Monash University, UEA, UCR Time Series Extrinsic Regression Archive
This paper presents the Monash University, UEA, UCR Time Series Extrinsic Regression Archive, aiming to enhance time series extrinsic regression (TSER) research by introducing a comprehensive benchmarking archive. This initiative addresses a notable gap in time series research, particularly with respect to extrinsic regression challenges that have previously been overshadowed by the focus on time series classification (TSC) and time series forecasting (TSF).
Introduction and Motivation
The authors highlight that the advancement of machine learning disciplines largely depends on robust benchmarking datasets. The repository at the University of California Irvine, alongside time series archives from UCR and UEA, significantly contributed to the TSC and TSF communities. However, no analogous resources existed for TSER—a challenging paradigm where the interest lies in predicting a single continuous value that may not be a direct continuation of the time series.
TSER differs from both TSC and TSF. While TSC is concerned with predicting discrete labels, and TSF with forecasting future time series values, TSER targets broader regression problems where a continuous value, potentially independent of the immediate past data or future estimations, is predicted.
TSER Dataset Archive
This paper introduces the first TSER benchmark archive comprising 19 datasets across diverse domains: energy monitoring, environment monitoring, health monitoring, sentiment analysis, and forecasting. Each dataset is crafted to offer unique attributes. For instance, they include multivariate, unequally-timed, missing entries, and varying dimensionalities. Notably, these datasets provide practical representations of real-world TSER scenarios, such as predicting daily appliances' energy usage using hourly sensor data.
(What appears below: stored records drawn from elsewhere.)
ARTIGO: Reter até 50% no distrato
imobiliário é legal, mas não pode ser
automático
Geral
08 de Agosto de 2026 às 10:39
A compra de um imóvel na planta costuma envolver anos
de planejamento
The datasets are derived from reputable sources, including the UCI machine learning repository, contributing entities such as the World Health Organization, and bespoke calibrations like synthetic flood models from Monash University researchers.
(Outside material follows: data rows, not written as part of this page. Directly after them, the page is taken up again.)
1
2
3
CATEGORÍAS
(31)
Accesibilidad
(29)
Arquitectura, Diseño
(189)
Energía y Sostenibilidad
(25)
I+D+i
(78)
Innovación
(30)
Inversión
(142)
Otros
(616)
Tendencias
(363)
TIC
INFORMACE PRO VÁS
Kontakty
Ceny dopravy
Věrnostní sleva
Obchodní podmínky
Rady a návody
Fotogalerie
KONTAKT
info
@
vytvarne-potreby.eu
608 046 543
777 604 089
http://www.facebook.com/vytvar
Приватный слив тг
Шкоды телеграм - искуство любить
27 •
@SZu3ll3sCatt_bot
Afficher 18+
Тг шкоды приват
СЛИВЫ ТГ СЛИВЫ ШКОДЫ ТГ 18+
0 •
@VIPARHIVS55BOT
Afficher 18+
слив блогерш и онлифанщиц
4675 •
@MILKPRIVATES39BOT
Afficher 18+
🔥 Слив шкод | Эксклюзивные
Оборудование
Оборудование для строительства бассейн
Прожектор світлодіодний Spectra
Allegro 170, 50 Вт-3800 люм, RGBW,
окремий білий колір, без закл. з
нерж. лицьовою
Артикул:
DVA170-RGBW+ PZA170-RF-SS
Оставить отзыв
Baseline Evaluation and Results
The paper sets a baseline for TSER by evaluating a variety of algorithms, including:
- Functional principal component regression (FPCR) with/without B-spline.
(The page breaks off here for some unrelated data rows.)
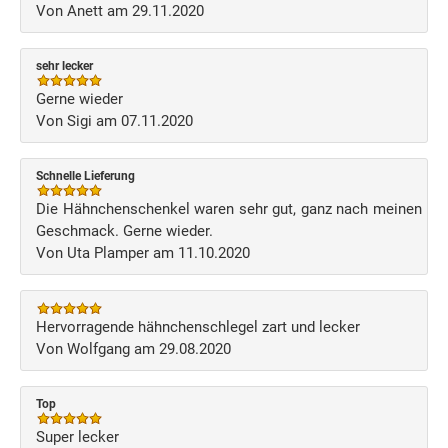
Von Anett am 29.11.2020
sehr lecker
Gerne wieder
Von Sigi am 07.11.2020
Schnelle Lieferung
Die Hähnchenschenkel waren sehr gut, ganz nach meinen
Geschmack. Gerne wieder.
Von Uta Plamper am 11.10.2020
Hervorragende hähnchenschlegel zart und lecker
Von Wolfgang am 29.08.2020
Top
Super lecker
- Support vector regression (SVR).
- Ensemble methods like random forests (RF) and XGBoost.
- Neural network-based time series classifiers such as FCN, ResNet, and Inception Network, alongside ROCKET—a highly efficient random convolutional kernel-based classifier.
These methods were benchmarked using root mean squared error (RMSE), facilitated by standard implementations in Python libraries (e.g., Scikit-Learn). The efficacy evaluation showed ROCKET achieving the best average ranking among the algorithms, demonstrating its superior utility in handling TSER tasks. However, the outcome also highlighted that traditional machine learning approaches remain competitive, suggesting that the development of dedicated TSER methods is necessary to enhance performance further.
Implications and Future Directions
This pioneering work sets a groundbreaking precedent in TSER research by providing a structured framework that mirrors real-world complexities within the domain. The establishment of the TSER archive not only promotes algorithmic innovation but also fosters a deeper understanding and solution design for extrinsic regression problems hampered by irregularities and multidimensionality.
Future directions include expanding the archive to include more varied datasets, continuously updating the benchmark with cutting-edge algorithms, and improving the coverage of domain-specific challenges within the datasets. This work is set to catalyze significant growth in the TSER landscape, with potential spill-overs in broader predictive modeling and machine learning applications.
The authors acknowledge contributions from various institutions and extend an open invitation for further data donations to sustainably evolve the archive's scope. As TSER becomes progressively crucial in time series analysis, this archive will likely become an essential resource for researchers and industry practitioners.